Carl Jung would look at what’s happening today and be astounded how new archetypes are being created constantly. But he’d probably also despair at how attached everyone is becoming to their archetypes — something he warned against in his day.
But before I go too far afield, let me return the discussion to Stendhal.
As I said before, Tennov’s research has found that limerence is not discouraged by adversity, it’s strengthened by it. Stendhal says of this:
It only needs a very small quantity of hope to beget love. Even when hope gives way to despair after a day or two, love will persist.
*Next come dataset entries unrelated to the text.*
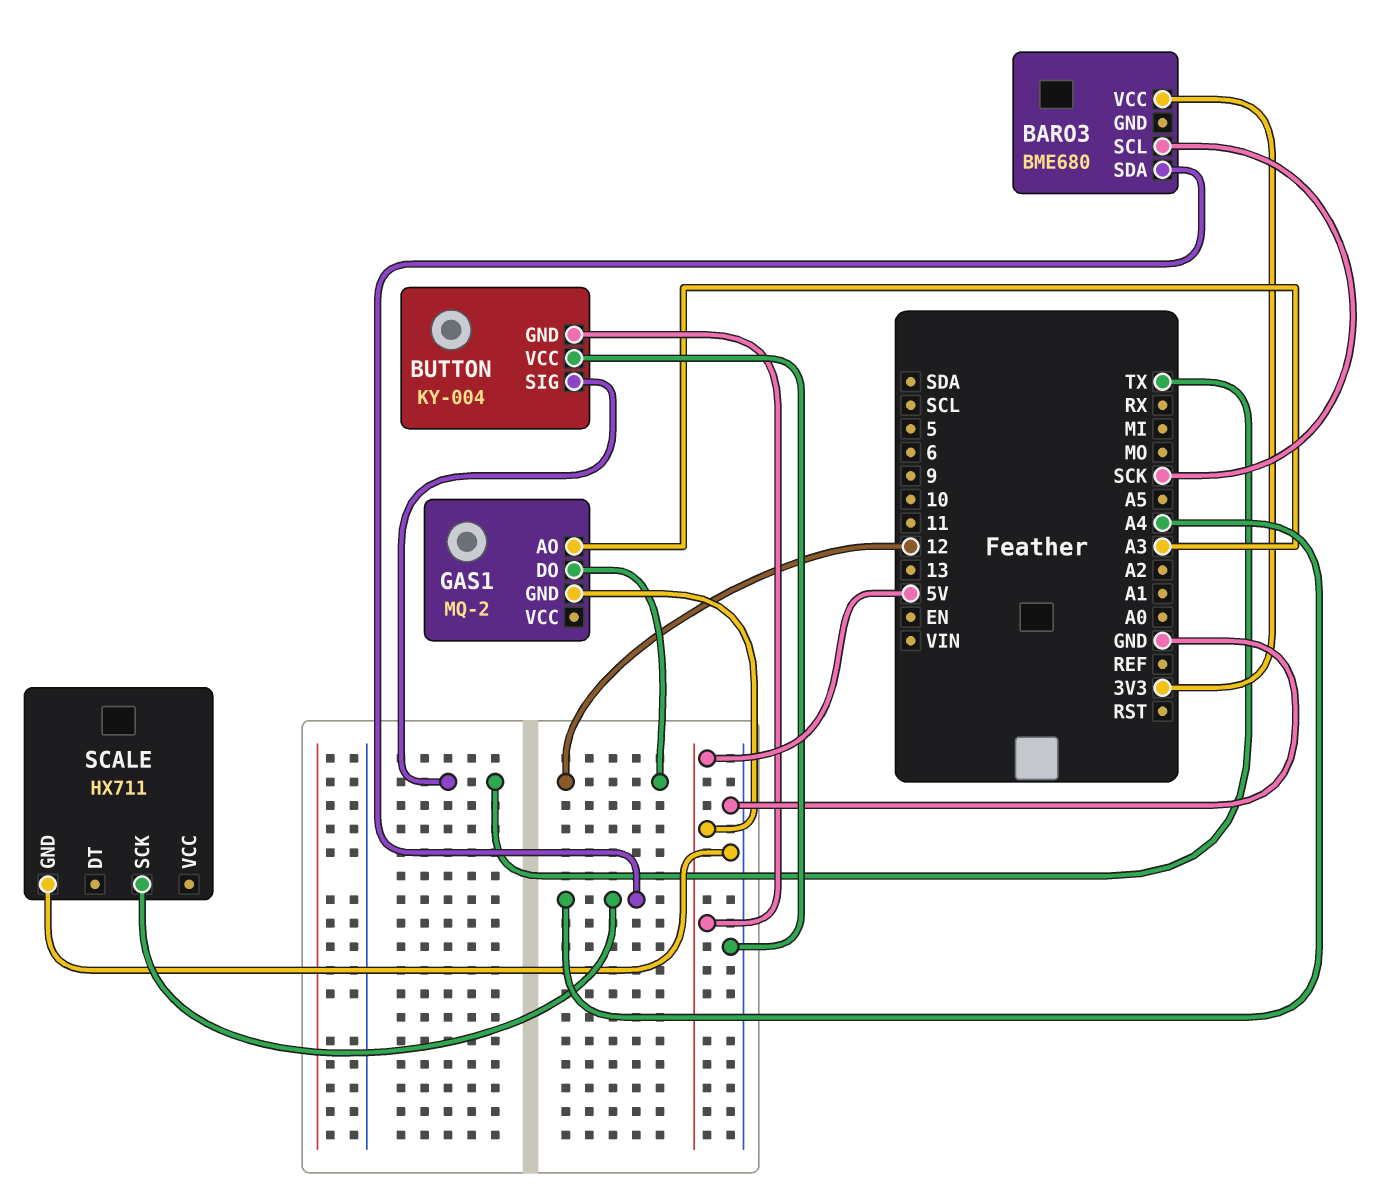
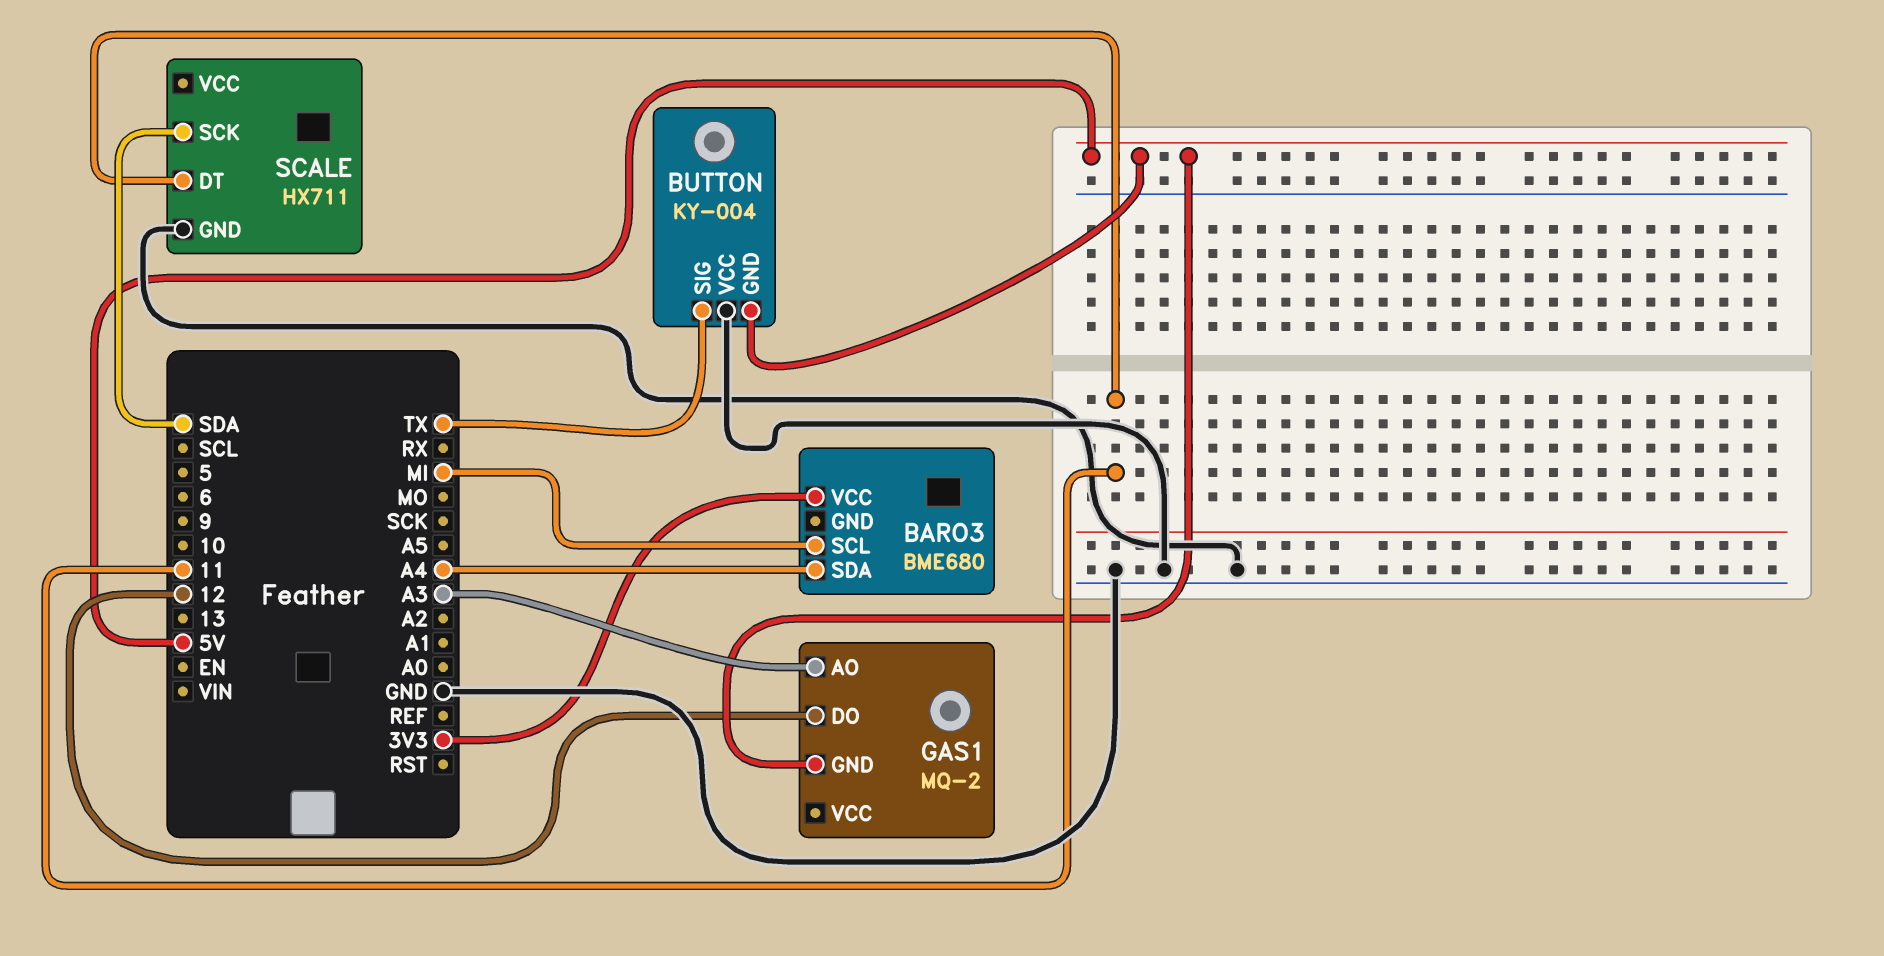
BARO3 pin SCL: SCK -> MI
SCALE pin DT: none -> 11
SCALE pin SCK: A4 -> SDA

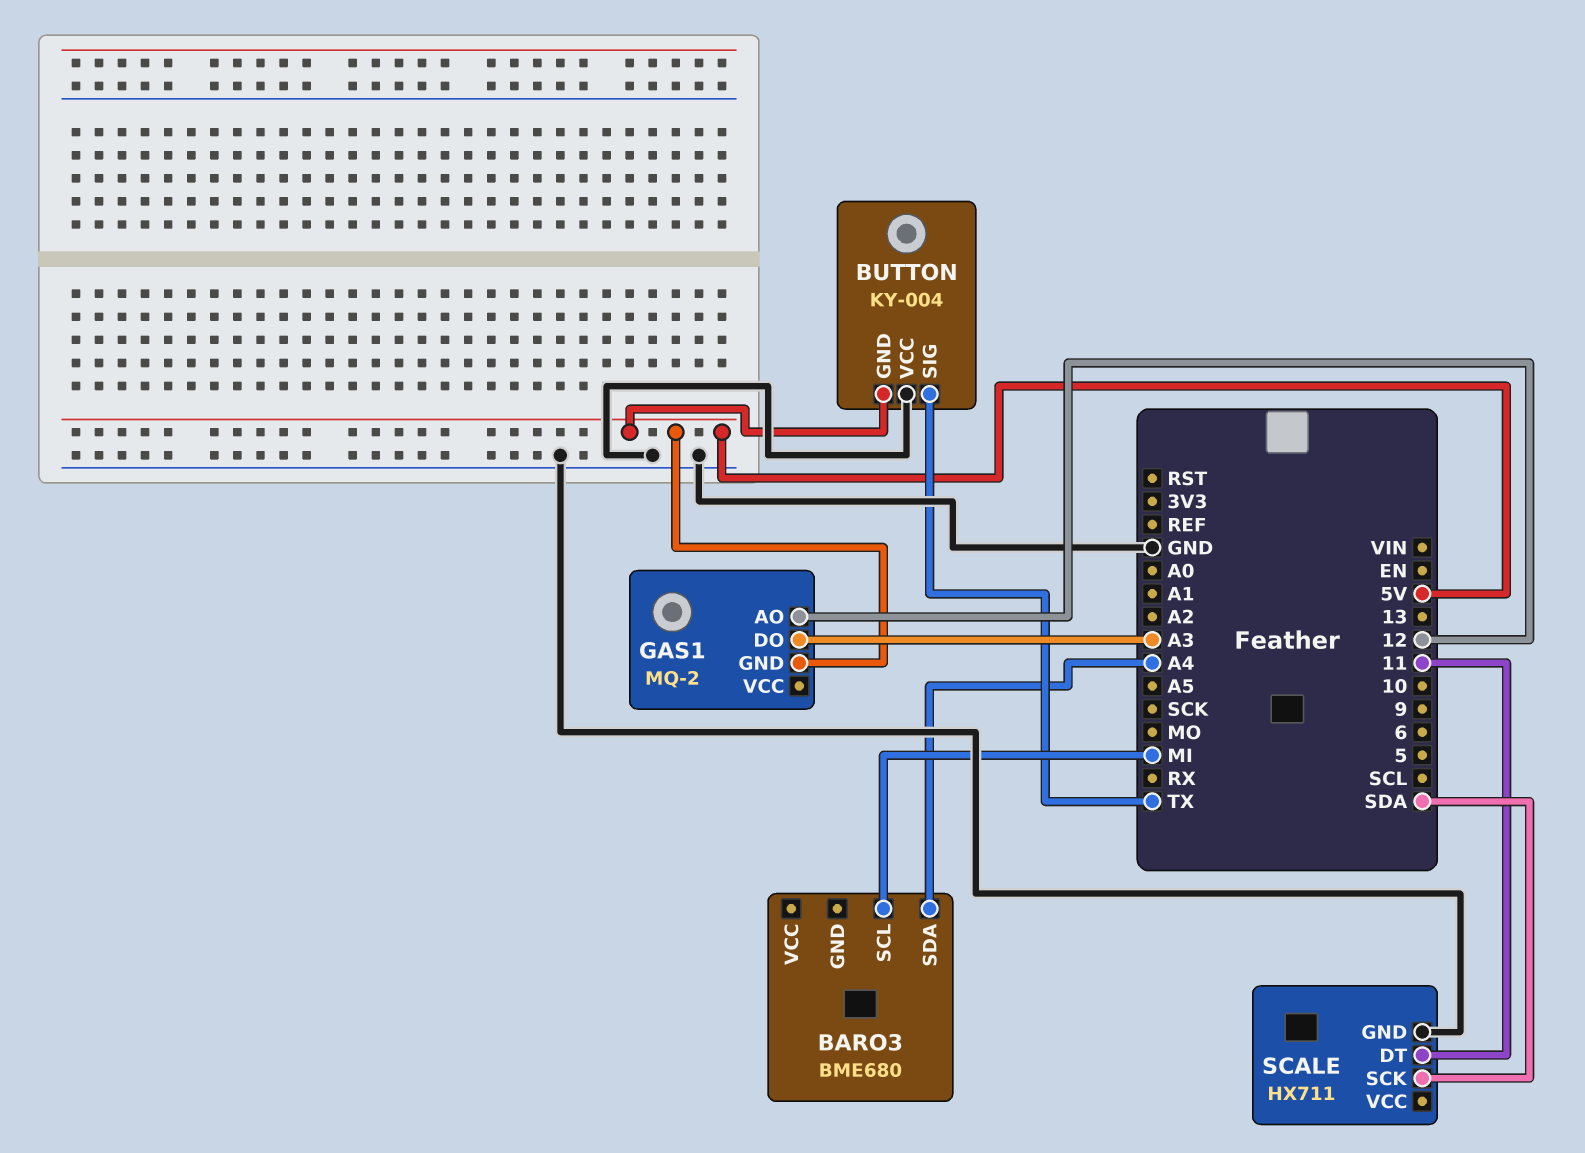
BARO3 pin VCC: 3V3 -> none
GAS1 pin AO: A3 -> 12
GAS1 pin DO: 12 -> A3

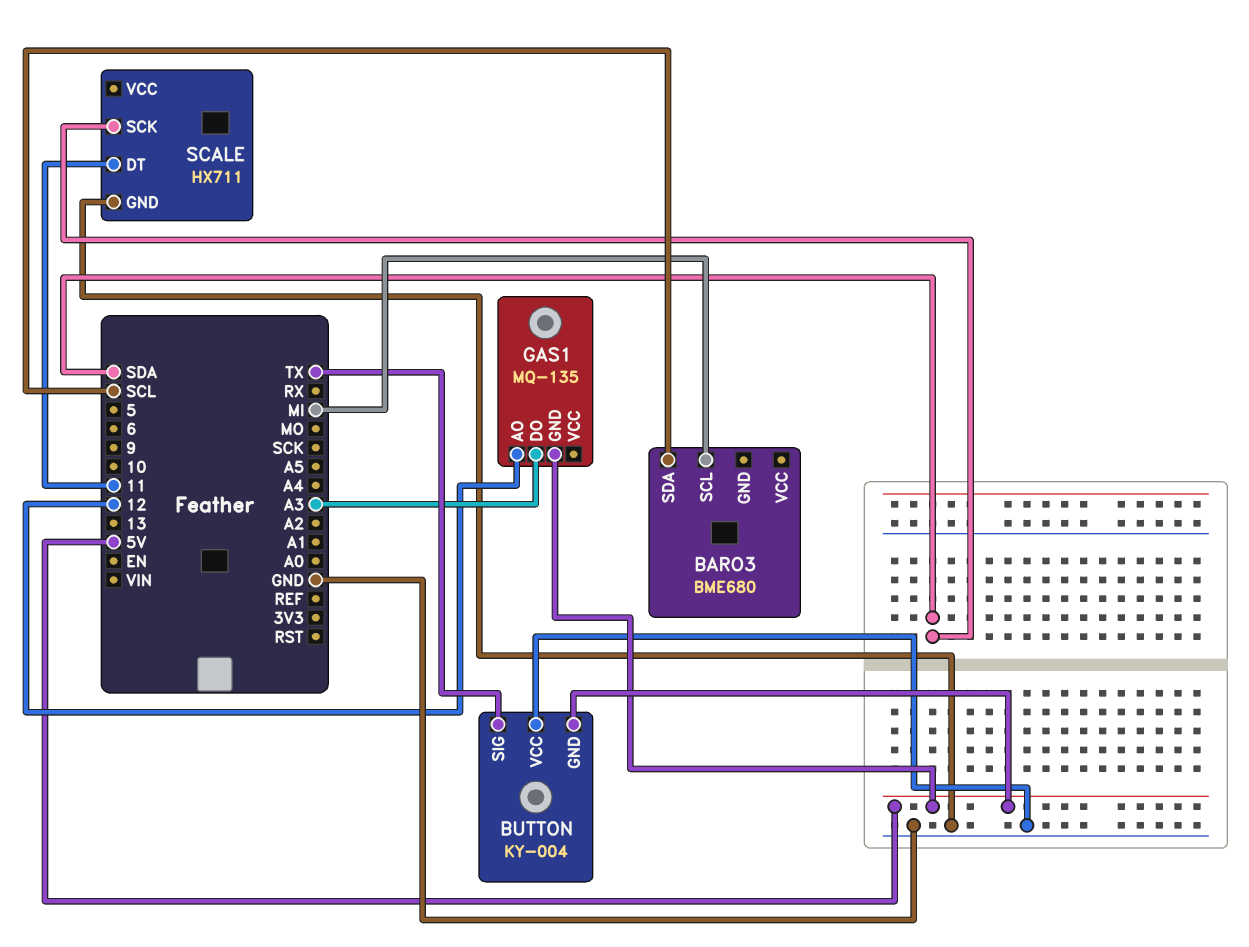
BARO3 pin SDA: A4 -> SCL
GAS1: MQ-2 -> MQ-135

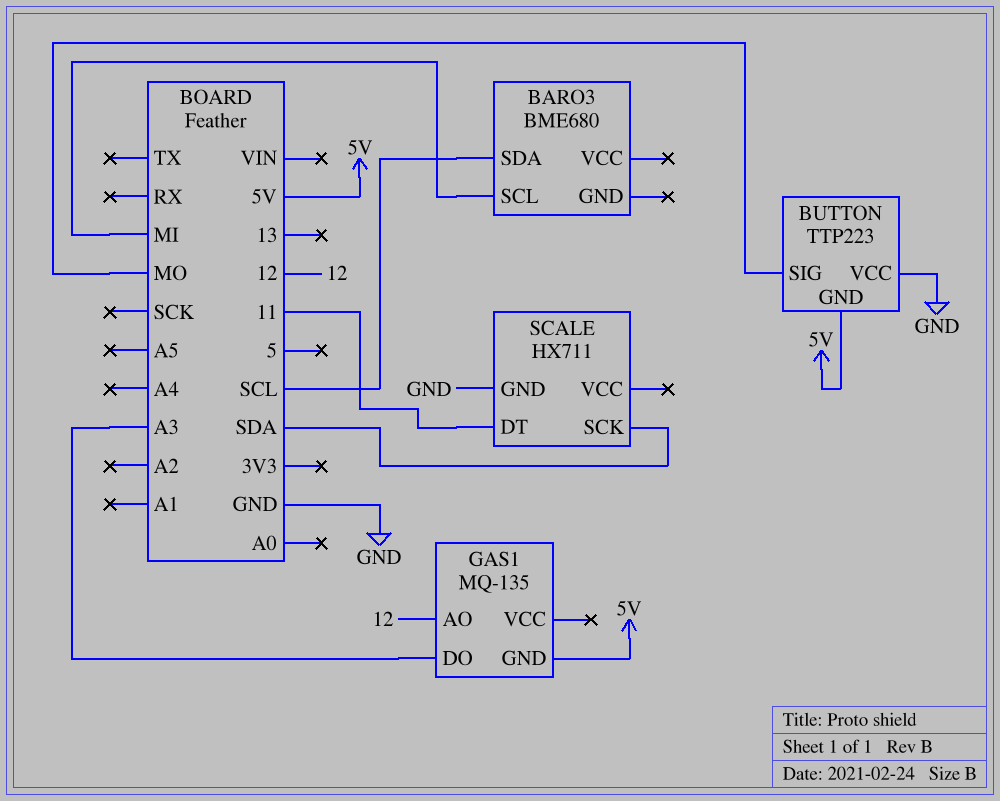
BUTTON: KY-004 -> TTP223
BUTTON pin SIG: TX -> MO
And here Stendhal borrows some of that description of the consumption-prone male to describe who is most susceptible to love/limerence:
If the lover has suffered; if he is sensitive and thoughtful; if he turns from other women in keen admiration of the lady in question, no ordinary pleasure will lure him away from the second crystallization. He will prefer to dream of the slenderest chance of pleasing her, rather than to receive all the favours of any ordinary woman.
This statement hits hard for me, because I know it well. As I stated in the introduction, I’ve dealt with two recent bouts of this love/limerence. With my most recent one still working through the final stages, I also have no desire to receive the favors of any ordinary woman. Limerence puts you in touch with invented goddesses, and makes it hard to then desire mere mortals.
And it sometimes last so long because it takes so little to sustain it. As Stendhal beautiful describes:
An impromptu remark gives me dreams enough to last a whole night through. I see a sensitive, generous, burning spirit — romantic as it is commonly called — who sets abover the happiness of kings the simple pleasure of walking alone her her lover at midnight in a secluded wood.